#### Extracted data
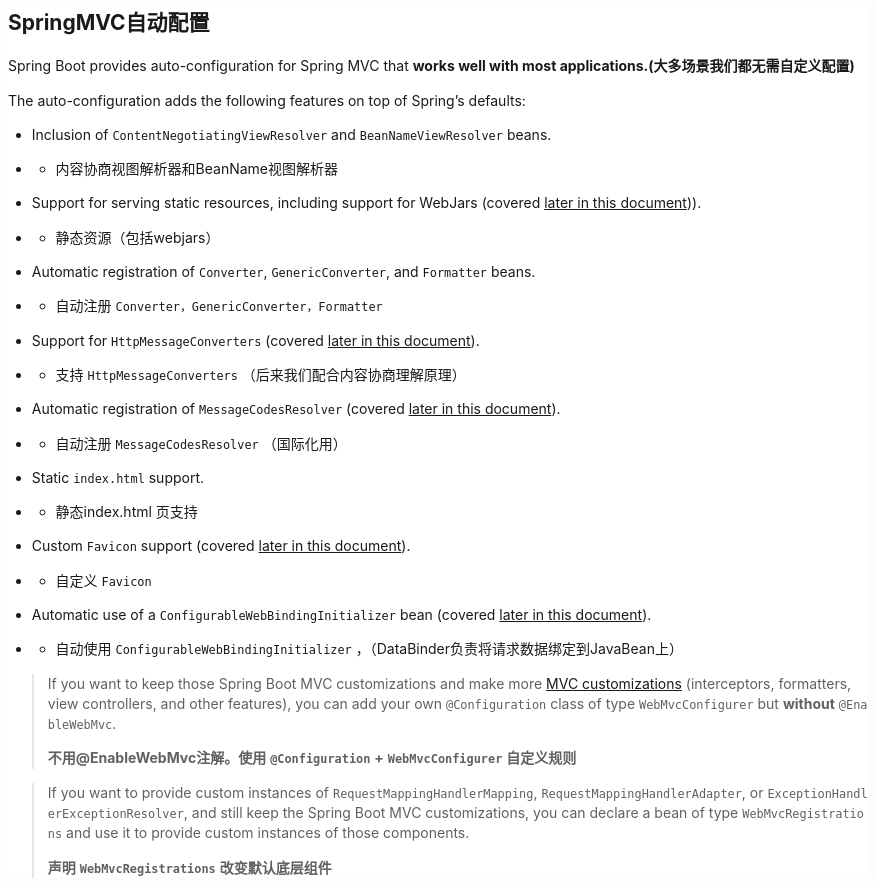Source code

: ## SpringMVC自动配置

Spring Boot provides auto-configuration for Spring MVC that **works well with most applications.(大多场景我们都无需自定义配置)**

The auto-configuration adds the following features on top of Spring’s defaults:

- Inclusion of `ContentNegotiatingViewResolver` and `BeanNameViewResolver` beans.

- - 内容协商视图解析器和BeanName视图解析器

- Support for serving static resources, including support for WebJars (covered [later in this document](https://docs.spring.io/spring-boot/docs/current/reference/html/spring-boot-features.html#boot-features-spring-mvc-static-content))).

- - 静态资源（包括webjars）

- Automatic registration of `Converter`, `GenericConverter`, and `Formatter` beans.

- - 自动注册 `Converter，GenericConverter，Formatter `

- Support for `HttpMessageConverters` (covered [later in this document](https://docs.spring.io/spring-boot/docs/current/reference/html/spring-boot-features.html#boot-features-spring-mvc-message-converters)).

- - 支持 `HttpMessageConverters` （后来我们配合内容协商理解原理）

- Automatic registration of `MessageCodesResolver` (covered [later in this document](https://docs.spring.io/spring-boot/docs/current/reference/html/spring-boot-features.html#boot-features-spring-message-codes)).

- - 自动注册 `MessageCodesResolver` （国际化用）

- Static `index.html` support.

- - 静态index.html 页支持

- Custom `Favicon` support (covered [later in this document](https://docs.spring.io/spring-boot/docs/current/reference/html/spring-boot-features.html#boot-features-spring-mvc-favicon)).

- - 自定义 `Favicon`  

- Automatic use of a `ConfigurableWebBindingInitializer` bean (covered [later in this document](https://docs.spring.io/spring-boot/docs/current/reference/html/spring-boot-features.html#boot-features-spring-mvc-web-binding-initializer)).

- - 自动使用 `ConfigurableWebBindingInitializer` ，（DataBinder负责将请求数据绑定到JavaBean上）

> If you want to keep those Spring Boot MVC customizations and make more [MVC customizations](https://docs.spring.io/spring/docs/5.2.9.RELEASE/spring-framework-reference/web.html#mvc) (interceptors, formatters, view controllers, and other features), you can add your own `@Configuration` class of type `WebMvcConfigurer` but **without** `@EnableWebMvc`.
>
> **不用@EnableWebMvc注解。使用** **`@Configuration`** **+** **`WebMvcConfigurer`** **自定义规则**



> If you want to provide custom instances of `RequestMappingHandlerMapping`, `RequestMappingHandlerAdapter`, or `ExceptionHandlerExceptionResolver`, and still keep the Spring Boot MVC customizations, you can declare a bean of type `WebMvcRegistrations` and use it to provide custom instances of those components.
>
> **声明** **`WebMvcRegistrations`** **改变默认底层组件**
########
- Exercise
Reproduce the lines above letter for letter. The pictures stay behind.

- Solution for this exercise
Source code

: ## SpringMVC自动配置

Spring Boot provides auto-configuration for Spring MVC that **works well with most applications.(大多场景我们都无需自定义配置)**

The auto-configuration adds the following features on top of Spring’s defaults:

- Inclusion of `ContentNegotiatingViewResolver` and `BeanNameViewResolver` beans.

- - 内容协商视图解析器和BeanName视图解析器

- Support for serving static resources, including support for WebJars (covered [later in this document](https://docs.spring.io/spring-boot/docs/current/reference/html/spring-boot-features.html#boot-features-spring-mvc-static-content))).

- - 静态资源（包括webjars）

- Automatic registration of `Converter`, `GenericConverter`, and `Formatter` beans.

- - 自动注册 `Converter，GenericConverter，Formatter `

- Support for `HttpMessageConverters` (covered [later in this document](https://docs.spring.io/spring-boot/docs/current/reference/html/spring-boot-features.html#boot-features-spring-mvc-message-converters)).

- - 支持 `HttpMessageConverters` （后来我们配合内容协商理解原理）

- Automatic registration of `MessageCodesResolver` (covered [later in this document](https://docs.spring.io/spring-boot/docs/current/reference/html/spring-boot-features.html#boot-features-spring-message-codes)).

- - 自动注册 `MessageCodesResolver` （国际化用）

- Static `index.html` support.

- - 静态index.html 页支持

- Custom `Favicon` support (covered [later in this document](https://docs.spring.io/spring-boot/docs/current/reference/html/spring-boot-features.html#boot-features-spring-mvc-favicon)).

- - 自定义 `Favicon`  

- Automatic use of a `ConfigurableWebBindingInitializer` bean (covered [later in this document](https://docs.spring.io/spring-boot/docs/current/reference/html/spring-boot-features.html#boot-features-spring-mvc-web-binding-initializer)).

- - 自动使用 `ConfigurableWebBindingInitializer` ，（DataBinder负责将请求数据绑定到JavaBean上）

> If you want to keep those Spring Boot MVC customizations and make more [MVC customizations](https://docs.spring.io/spring/docs/5.2.9.RELEASE/spring-framework-reference/web.html#mvc) (interceptors, formatters, view controllers, and other features), you can add your own `@Configuration` class of type `WebMvcConfigurer` but **without** `@EnableWebMvc`.
>
> **不用@EnableWebMvc注解。使用** **`@Configuration`** **+** **`WebMvcConfigurer`** **自定义规则**



> If you want to provide custom instances of `RequestMappingHandlerMapping`, `RequestMappingHandlerAdapter`, or `ExceptionHandlerExceptionResolver`, and still keep the Spring Boot MVC customizations, you can declare a bean of type `WebMvcRegistrations` and use it to provide custom instances of those components.
>
> **声明** **`WebMvcRegistrations`** **改变默认底层组件**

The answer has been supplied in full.